Today there is no reason whatsoever to still use this implausible idea of technical innovation and even more bizarre theological idea of a Creator without a God – the ‘blind watchmaker’ of Dawkins’s fame. We might now shift to the commonsense alternative world view: we see, we experiment, we feel only like life forms do – that is, following a goal which is the necessity of moving up the entropic cascade. And the cause-and-effect case appears to us, if not bizarre, at least as a special case, that always develops, unfolds, is stabilized inside assemblages made by and ‘for the benefit’ of life forms –scientific institutions, companies, factories, cities, etc. There is a complete inversion of the background foreground through some sort of a Gestalt shift: while in the mechanistic view, the cause-and-effect is the rule and life forms with their goal seeking appear as the exception; in the alternative view, it is the opposite, and it is sometimes possible to recognize, but with the utmost difficulty, segments of forward causation reigning locally. It is fair to say that on Earth at least, no segment is discernible for some time without the intervention of life forms – what critical zone sciences show so beautifully.

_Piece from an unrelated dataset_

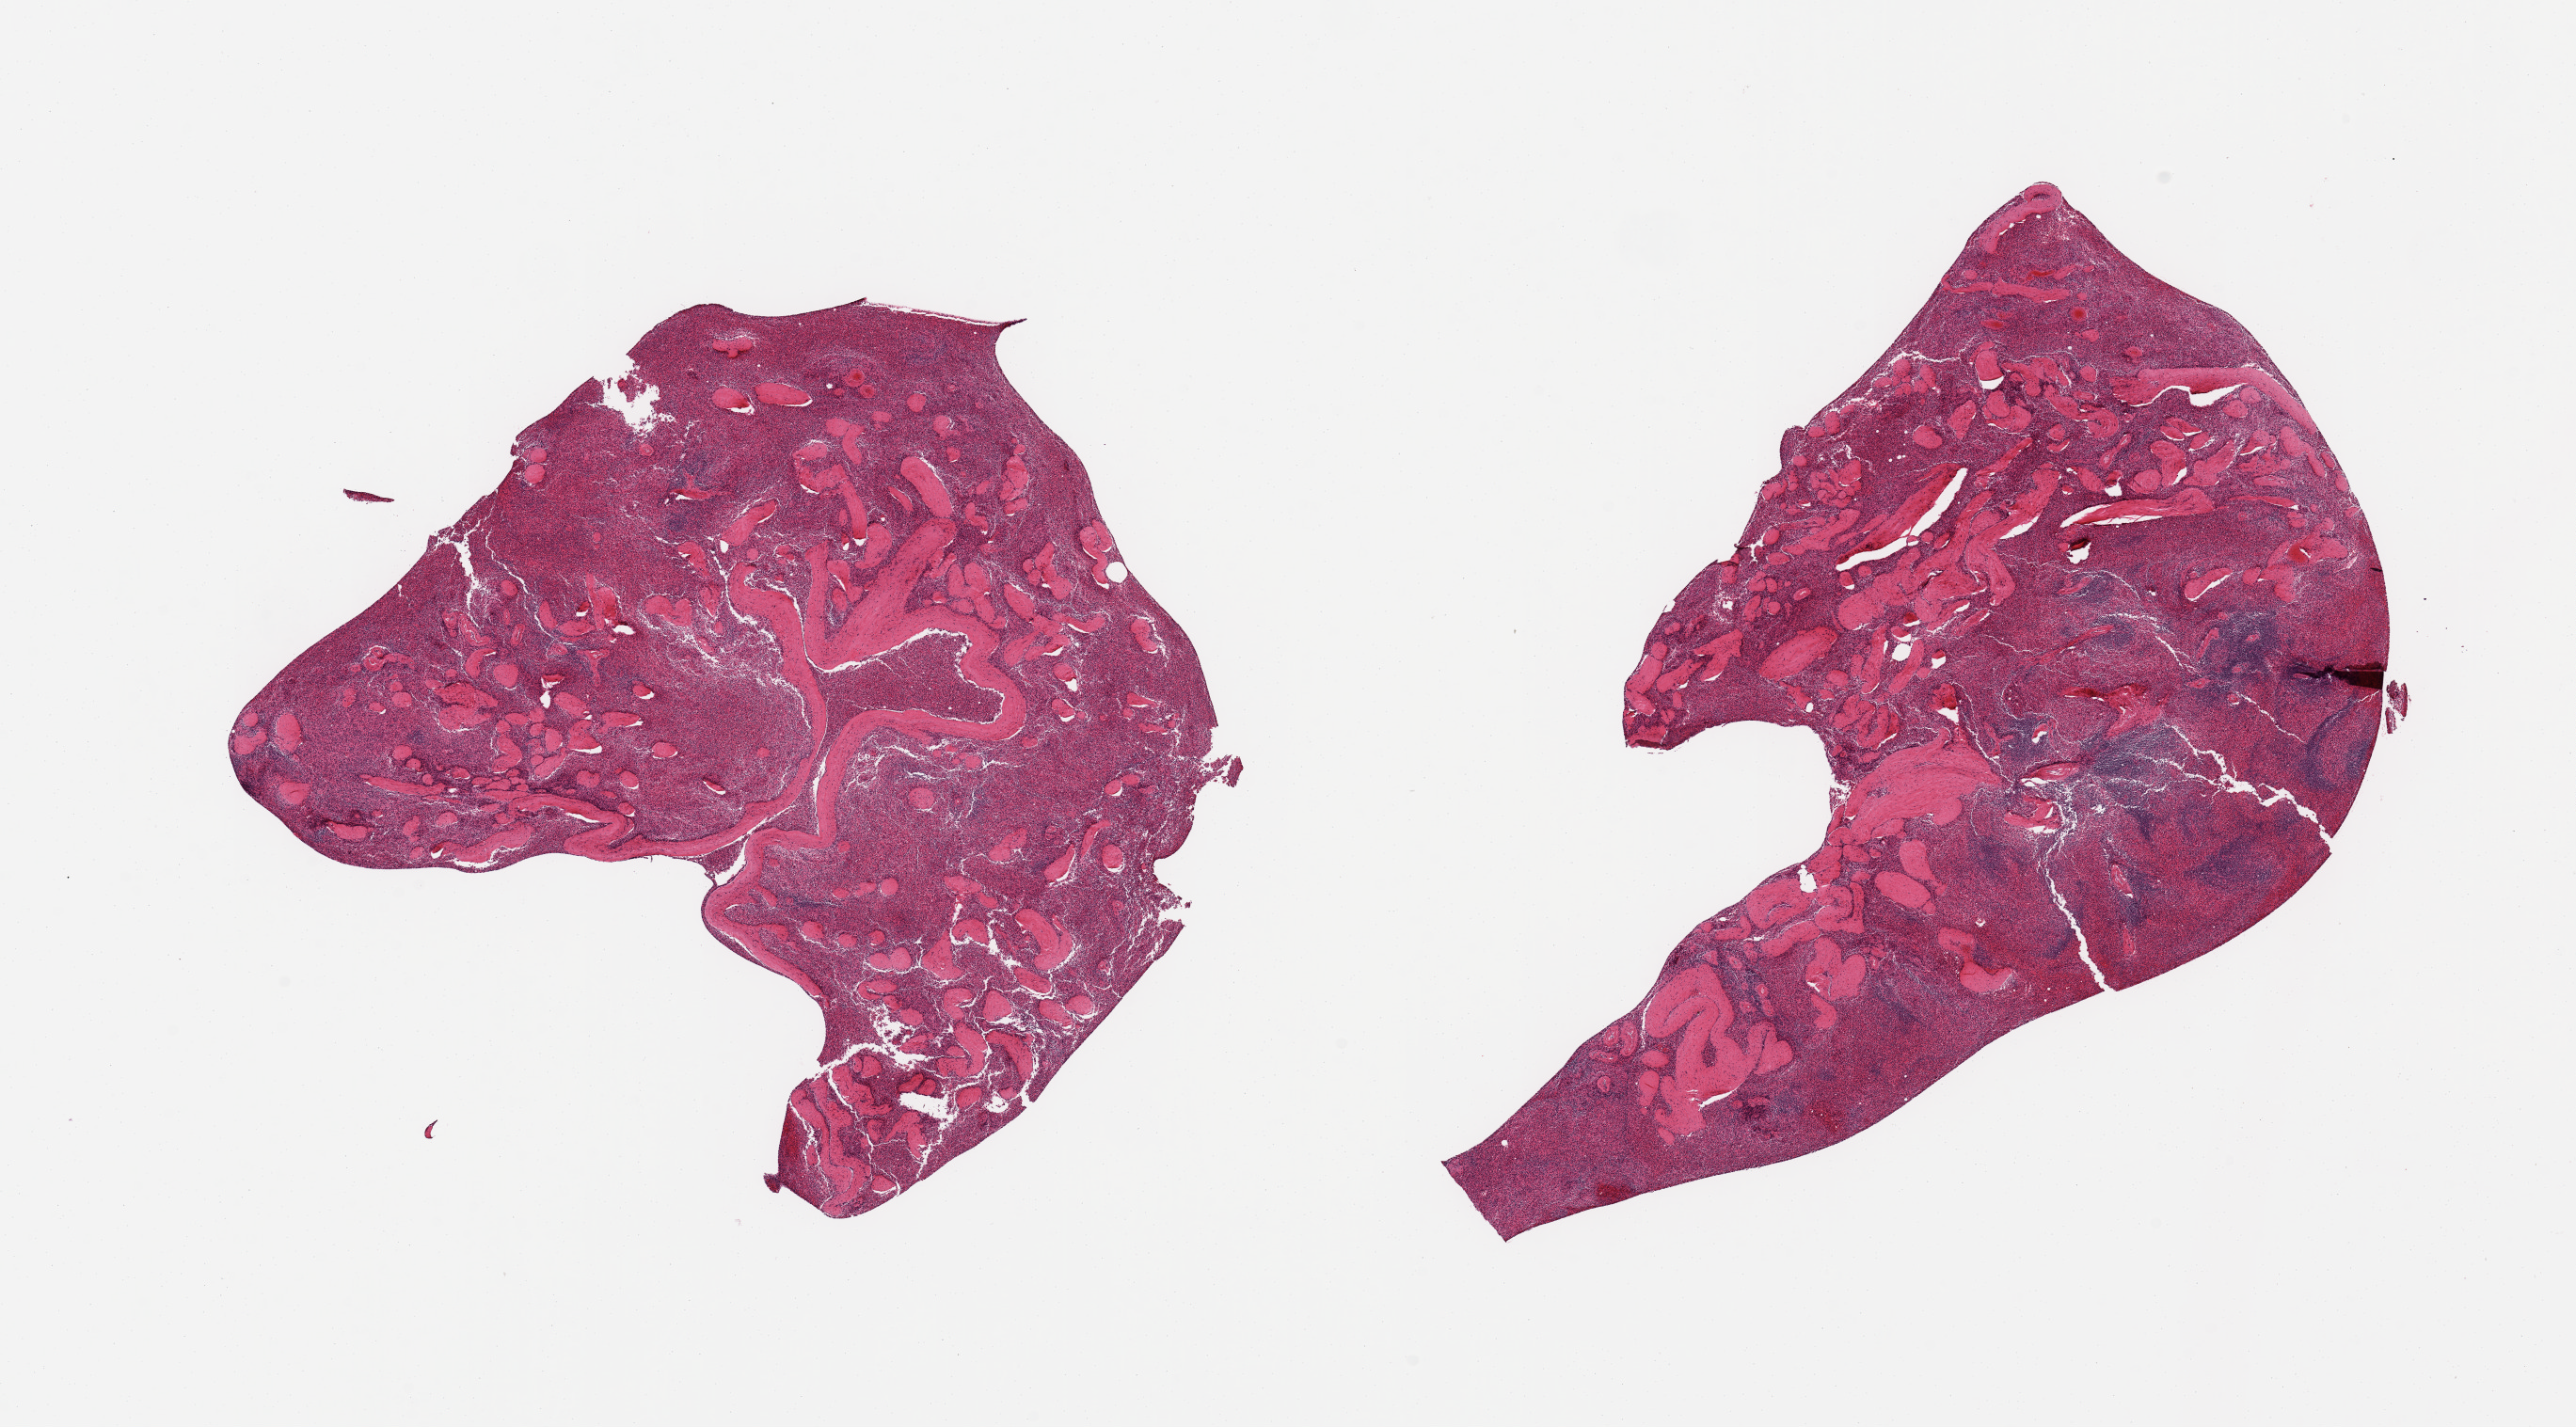
Whole-slide image, hematoxylin and eosin (H&E) stain, brightfield, low-resolution overview of the scanned area, about 21.7 x 12.0 mm, PAXgene-fixed, paraffin-embedded tissue, section of spleen (target tissue), donor tissue sample. Donor sex: male.
- pathologist's review note for this sample: 2 pieces; congested white and red pulp with prominent fibrous trabeculae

The importance of such a Gestalt switch is that we – the humans, the scientists, the philosophers – reside inside the largest and longest entity having goal function in search for a target around some set point, namely Gaia. Thus, it has become much more relevant to get a clearer idea of where we reside and what we can hope for. All the ideas about what is the ‘Anthropos’ of the Anthropocene, what is Gaia 2.0, what does it mean to ‘control’ or to ‘master’ the new climatic regime, depend on the definition of the world we live in. The ideal domain of the mechanistic worldview has been that of the infinite cosmos or the geophysics of deep Earth. Even though it has seemed plausible, for a few centuries, to take the Earth just as another segment of the cosmos – viewed from the outside – it is no longer reasonable. The inside has to be seen from the inside. In this view, if there is one question that seems odd, it is certainly not ‘how could you believe that Gaia is oriented toward the maintenance of habitability?’; it is, rather, ‘how could you have thought that you could escape the problem of finding the target toward which life forms have conspired for 3.5 billion years?’.